▶ **Verilen Metin**
▬▬▬▬▬▬
Abaküs Yazılım
10. Ceza Dairesi
Esas No: 2017/120
Karar No: 2017/1275

Uyuşturucu madde ticareti yapma - Yargıtay 10. Ceza Dairesi 2017/120 Esas 2017/1275 Karar Sayılı İlamı

10. Ceza Dairesi         2017/120 E.  ,  2017/1275 K.

    "İçtihat Metni"

    İtirazla İlgili Mahkeme Kararı : Ağır Ceza Mahkemesi"nin 28.04.2016 - 2015/346 esas ve 2016/170 karar sayılı sanık ... hakkında zincirleme olarak uyuşturucu madde ticareti yapma suçuna ilişkin mahkûmiyet kararı
    Suç : Uyuşturucu madde ticareti yapma

    İtiraz yazısı ile dava dosyası incelendi.
▬▬▬▬▬▬
▶ **Verilen Malzeme**

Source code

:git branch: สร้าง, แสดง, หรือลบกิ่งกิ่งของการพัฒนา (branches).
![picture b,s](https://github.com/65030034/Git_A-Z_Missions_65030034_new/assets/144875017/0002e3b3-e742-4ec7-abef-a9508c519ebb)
▬▬▬▬▬▬
▶ **Görev 1**
Yargıtay kararında itiraz edilen mahkûmiyet kararını Ağır Ceza Mahkemesi hangi tarihte vermiş?
▶ **Görev 2**
Yargıtay kararının metnini kaldığı yerden sürdürün.

▶ **Alıştırma Yanıtı 1**
28.04.2016 tarihinde.

▶ **Alıştırma Yanıtı 2**
    A) KONUYLA İLGİLİ BİLGİLER
    Uyuşturucu madde ticareti yapma suçundan sanık hakkında, Nevşehir Ağır Ceza Mahkemesi"nce yapılan yargılama sonucu 28.04.2016 tarihinde 2015/346 esas ve 2016/170 karar sayı ile sanığın mahkûmiyetine karar verilmiş, re"sen de temyize tabi olan hüküm sanık ve müdafii tarafından da temyiz edilmiştir.
    Dairemizce 30.11.2016 tarihinde 2016/2536 esas ve 2016/3941 karar sayı ile hükmün Üye ..."ün karşı oyu ve oyçokluğuyla onanmasına karar verilmiştir.
    Yargıtay Cumhuriyet Başsavcılığı"nca, Dairemizin bu kararına itiraz edilmiştir.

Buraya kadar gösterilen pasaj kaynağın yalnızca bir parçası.